> [EXERCISE PROMPT]: Update the lines below by replacing every "Remera" with "Camiseta" and leaving everything else unchanged. Give the lines again without the pictures.

[Start of Attachment]

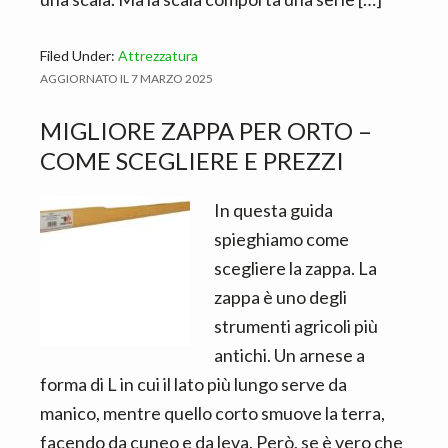
Filed Under:
Attrezzatura
AGGIORNATO IL
7 MARZO 2025
MIGLIORE ZAPPA PER ORTO –
COME SCEGLIERE E PREZZI
In questa guida
spieghiamo come
scegliere la zappa. La
zappa è uno degli
strumenti agricoli più
antichi. Un arnese a
forma di L in cui il lato più lungo serve da
manico, mentre quello corto smuove la terra,
facendo da cuneo e da leva. Però, se è vero che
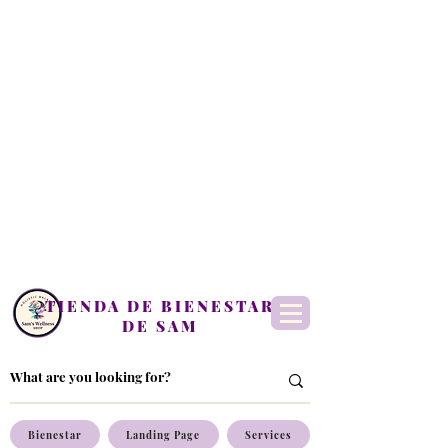
TIENDA DE BIENESTAR
DE SAM
Bienestar
Landing Page
Services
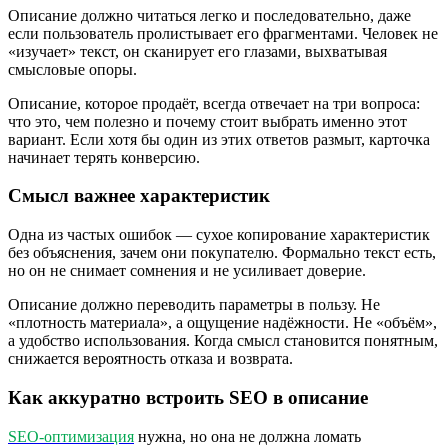
Описание должно читаться легко и последовательно, даже
если пользователь пролистывает его фрагментами. Человек не
«изучает» текст, он сканирует его глазами, выхватывая
смысловые опоры.
Описание, которое продаёт, всегда отвечает на три вопроса:
что это, чем полезно и почему стоит выбрать именно этот
вариант. Если хотя бы один из этих ответов размыт, карточка
начинает терять конверсию.
Смысл важнее характеристик
Одна из частых ошибок — сухое копирование характеристик
без объяснения, зачем они покупателю. Формально текст есть,
но он не снимает сомнения и не усиливает доверие.
Описание должно переводить параметры в пользу. Не
«плотность материала», а ощущение надёжности. Не «объём»,
а удобство использования. Когда смысл становится понятным,
снижается вероятность отказа и возврата.
Как аккуратно встроить SEO в описание
SEO-оптимизация
нужна, но она не должна ломать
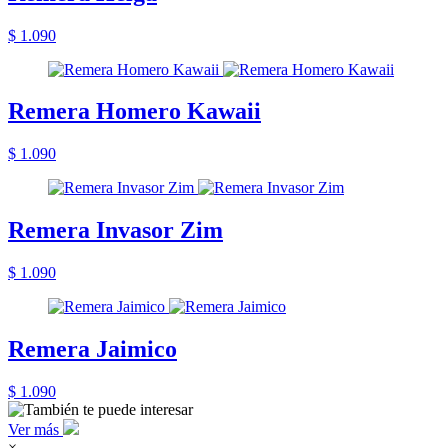
$ 1.090
Remera Homero Kawaii
$ 1.090
Remera Invasor Zim
$ 1.090
Remera Jaimico
$ 1.090
Ver más
×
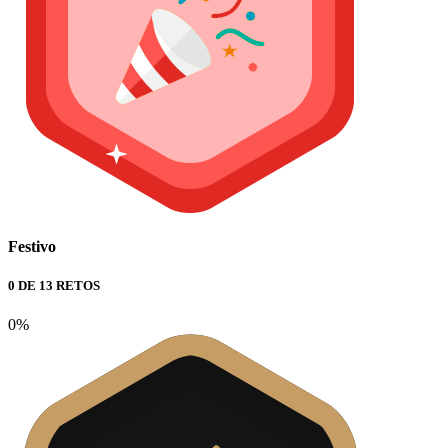
Festivo
0 DE 13 RETOS
0%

[End of Attachment]

> [ANSWER AREA]:
Filed Under:
Attrezzatura
AGGIORNATO IL
7 MARZO 2025
MIGLIORE ZAPPA PER ORTO –
COME SCEGLIERE E PREZZI
In questa guida
spieghiamo come
scegliere la zappa. La
zappa è uno degli
strumenti agricoli più
antichi. Un arnese a
forma di L in cui il lato più lungo serve da
manico, mentre quello corto smuove la terra,
facendo da cuneo e da leva. Però, se è vero che
TIENDA DE BIENESTAR
DE SAM
Bienestar
Landing Page
Services
Описание должно читаться легко и последовательно, даже
если пользователь пролистывает его фрагментами. Человек не
«изучает» текст, он сканирует его глазами, выхватывая
смысловые опоры.
Описание, которое продаёт, всегда отвечает на три вопроса:
что это, чем полезно и почему стоит выбрать именно этот
вариант. Если хотя бы один из этих ответов размыт, карточка
начинает терять конверсию.
Смысл важнее характеристик
Одна из частых ошибок — сухое копирование характеристик
без объяснения, зачем они покупателю. Формально текст есть,
но он не снимает сомнения и не усиливает доверие.
Описание должно переводить параметры в пользу. Не
«плотность материала», а ощущение надёжности. Не «объём»,
а удобство использования. Когда смысл становится понятным,
снижается вероятность отказа и возврата.
Как аккуратно встроить SEO в описание
SEO-оптимизация
нужна, но она не должна ломать
$ 1.090
Camiseta Homero Kawaii
$ 1.090
Camiseta Invasor Zim
$ 1.090
Camiseta Jaimico
$ 1.090
Ver más
×
Festivo
0 DE 13 RETOS
0%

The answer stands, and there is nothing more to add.